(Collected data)
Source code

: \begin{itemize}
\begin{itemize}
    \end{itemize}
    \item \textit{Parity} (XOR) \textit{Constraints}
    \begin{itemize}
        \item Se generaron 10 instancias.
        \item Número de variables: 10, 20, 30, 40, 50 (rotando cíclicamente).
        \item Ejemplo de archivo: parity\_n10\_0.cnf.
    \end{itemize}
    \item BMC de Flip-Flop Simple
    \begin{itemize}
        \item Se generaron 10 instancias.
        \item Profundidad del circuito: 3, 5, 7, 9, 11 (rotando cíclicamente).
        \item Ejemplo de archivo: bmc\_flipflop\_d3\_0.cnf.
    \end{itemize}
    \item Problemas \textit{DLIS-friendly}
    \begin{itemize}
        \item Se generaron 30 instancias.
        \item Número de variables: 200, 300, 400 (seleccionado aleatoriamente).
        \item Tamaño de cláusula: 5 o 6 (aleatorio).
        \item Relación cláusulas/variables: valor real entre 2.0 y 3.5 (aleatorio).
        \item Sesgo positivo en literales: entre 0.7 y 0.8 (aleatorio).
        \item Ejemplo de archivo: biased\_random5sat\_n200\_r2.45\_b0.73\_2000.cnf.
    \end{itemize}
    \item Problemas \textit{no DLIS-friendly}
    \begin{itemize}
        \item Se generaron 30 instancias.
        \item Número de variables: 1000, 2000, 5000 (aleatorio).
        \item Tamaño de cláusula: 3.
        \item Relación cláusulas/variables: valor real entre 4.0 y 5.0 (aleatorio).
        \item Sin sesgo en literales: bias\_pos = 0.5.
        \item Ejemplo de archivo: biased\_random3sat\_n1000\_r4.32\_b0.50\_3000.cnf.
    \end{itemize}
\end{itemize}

### Problem statement
Nothing should be omitted or altered. Retype the records exactly.

### Response below
Source code

: \begin{itemize}
\begin{itemize}
    \end{itemize}
    \item \textit{Parity} (XOR) \textit{Constraints}
    \begin{itemize}
        \item Se generaron 10 instancias.
        \item Número de variables: 10, 20, 30, 40, 50 (rotando cíclicamente).
        \item Ejemplo de archivo: parity\_n10\_0.cnf.
    \end{itemize}
    \item BMC de Flip-Flop Simple
    \begin{itemize}
        \item Se generaron 10 instancias.
        \item Profundidad del circuito: 3, 5, 7, 9, 11 (rotando cíclicamente).
        \item Ejemplo de archivo: bmc\_flipflop\_d3\_0.cnf.
    \end{itemize}
    \item Problemas \textit{DLIS-friendly}
    \begin{itemize}
        \item Se generaron 30 instancias.
        \item Número de variables: 200, 300, 400 (seleccionado aleatoriamente).
        \item Tamaño de cláusula: 5 o 6 (aleatorio).
        \item Relación cláusulas/variables: valor real entre 2.0 y 3.5 (aleatorio).
        \item Sesgo positivo en literales: entre 0.7 y 0.8 (aleatorio).
        \item Ejemplo de archivo: biased\_random5sat\_n200\_r2.45\_b0.73\_2000.cnf.
    \end{itemize}
    \item Problemas \textit{no DLIS-friendly}
    \begin{itemize}
        \item Se generaron 30 instancias.
        \item Número de variables: 1000, 2000, 5000 (aleatorio).
        \item Tamaño de cláusula: 3.
        \item Relación cláusulas/variables: valor real entre 4.0 y 5.0 (aleatorio).
        \item Sin sesgo en literales: bias\_pos = 0.5.
        \item Ejemplo de archivo: biased\_random3sat\_n1000\_r4.32\_b0.50\_3000.cnf.
    \end{itemize}
\end{itemize}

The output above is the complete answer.